Sunday, November 18, 2012

Shortage spurs gold black marketeering rife

KATHMANDU, Nov 11-2012

Black marketeering of gold has increased as yellow metal becomes scarce in the market. Officials of the Nepal Gold and Silver Dealers Association (Negosida) disclosed to Republica that some of the dealers were currently charging customers as much as Rs 1,000 more on a tola (11.664 grams) of yellow metal over its official retail rate.

Though dealers close their outlets on public holidays, they ran their businesses on Saturday as well keeping in mind Dhan Teras, which falls on Sunday, and Laxmi Puja due on Tuesday. And some of the retailers charged their customers as high as Rs 61,099 per tola of gold, which is Rs 1,000 more than Negosida set rate.

“Yes we received complaints of some of the dealers forcing customers to pay Rs 1,000 more per tola,” confirmed Tej Ratna Shakya, president of Negosida. “As their act was unfair, we instantly instructed them to refrain from such acts,” he told Republica.

Dealers said the black marketeering has surfaced mainly because gold has become scarce in the market. According to them, gold demand has presently soared to around 45 kgs a day due to festive consumption and upcoming marriage season whereas supply from the banking system - the only official supply channel - continues to remain at 15 kgs a day.

“The short supply has been there since the onset of Dashain. But what has troubled us of late is that the supply chain has gone wayward because banks these days are supplying gold to dealers they are familiar with, overstepping the basic sales guidelines issued by the central bank,” said Shakya.

Under the existing guidelines, Nepal Rastra Bank (NRB) has set commercial banks to supply 60 percent of fixed daily quota to dealers in Bagmati zone and remaining 40 percent to the dealers in 13 other zones.

In Kathmandu (that is in Bagmati), banks have been asked to make supply based on the recommendation of Negosida, Gems and Jewelers Association and Handicrafts Association, among others. Supplies to be made in other zones should be based on recommendation of local Negosida and other agencies.

“But, unfortunately, banks in Kathmandu of late are supplying gold to dealers of other zones based on recommendations issued by agencies located outside the Valley,” said a dealer. And some of the Kathmandu-based dealers too are exercising their connections with banks outside the Valley and are acquiring gold supposed to be supplied to local dealers.

Such personal connections-based sales by the commercial banks have eroded the predictability of the gold supply in the market and created more problems for Negosida officials in managing the market, said Shakya.

That is not all. Scarcity is there because Negosida officials also suspect that a chunk of gold issued for local sales could be finding its way to the Indian market, particularly as payment for settling unauthorized cross border trade.
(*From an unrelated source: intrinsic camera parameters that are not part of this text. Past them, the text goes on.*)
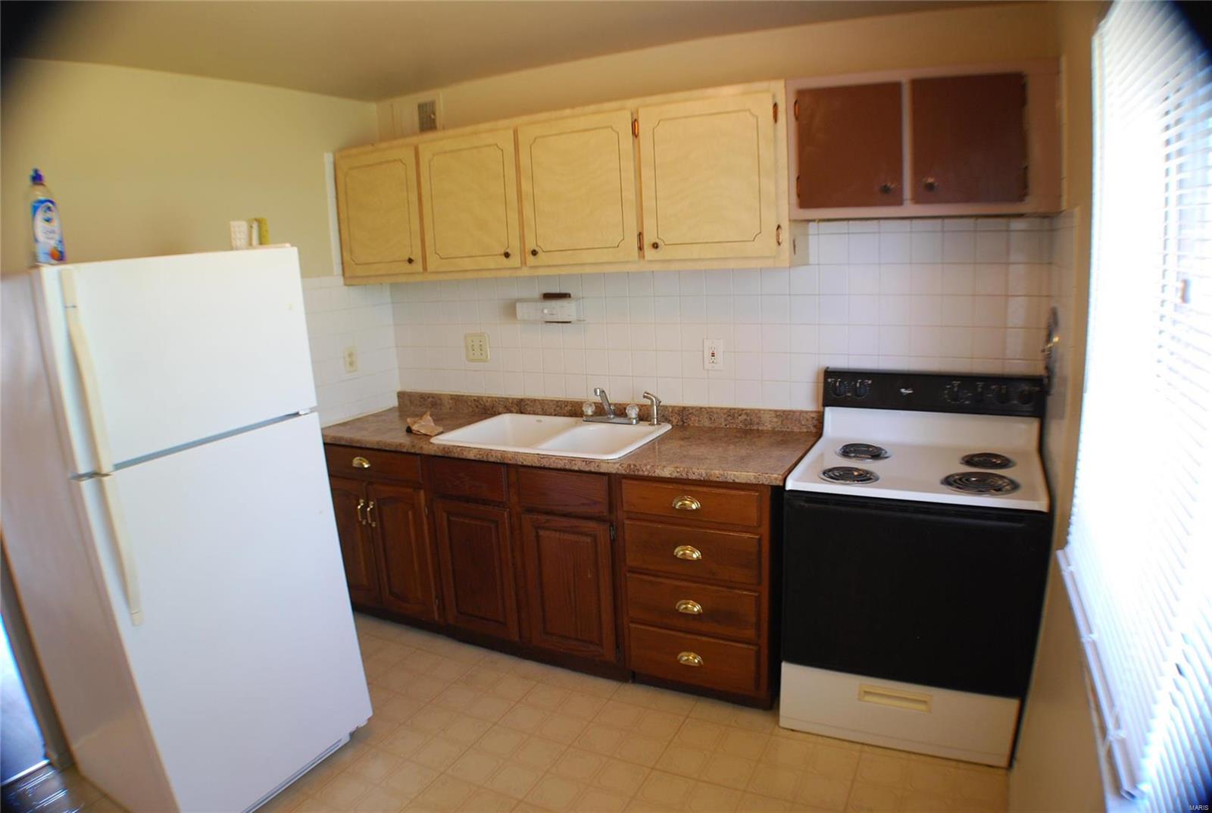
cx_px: 606
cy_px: 406
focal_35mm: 27
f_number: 3.5
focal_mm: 18
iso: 400
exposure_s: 1/40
Government officials ruled out such possibility saying that gold in India was cheaper than in Nepal by Rs 600 per ten grams, and that payment through gold would mean traders would be paying more for the goods than they are required to pay.

But dealers like Shakya, however, argue differently. “IC 100 in the informal currency market, from where illicit traders mainly source the IC, is presently traded at Rs 168 -- Rs 8 higher than official rate. Hence, unlike the government´s assessment, our calculations is payment through gold becomes more profitable for financing unauthorized trade than currency,” said Shakya.

Negosida officials, including Shakya, said that their association has already reported their speculations and problems to the NRB rules, requesting it to correct the operations in the market.

In its suggestions, Negosida has asked the NRB to ensure that commercial banks are strictly adhering to its rules. It has also requested the central bank to increase the daily supply quota of gold in the market, and also increase IC supply in the system in order to do away with currency anomalies.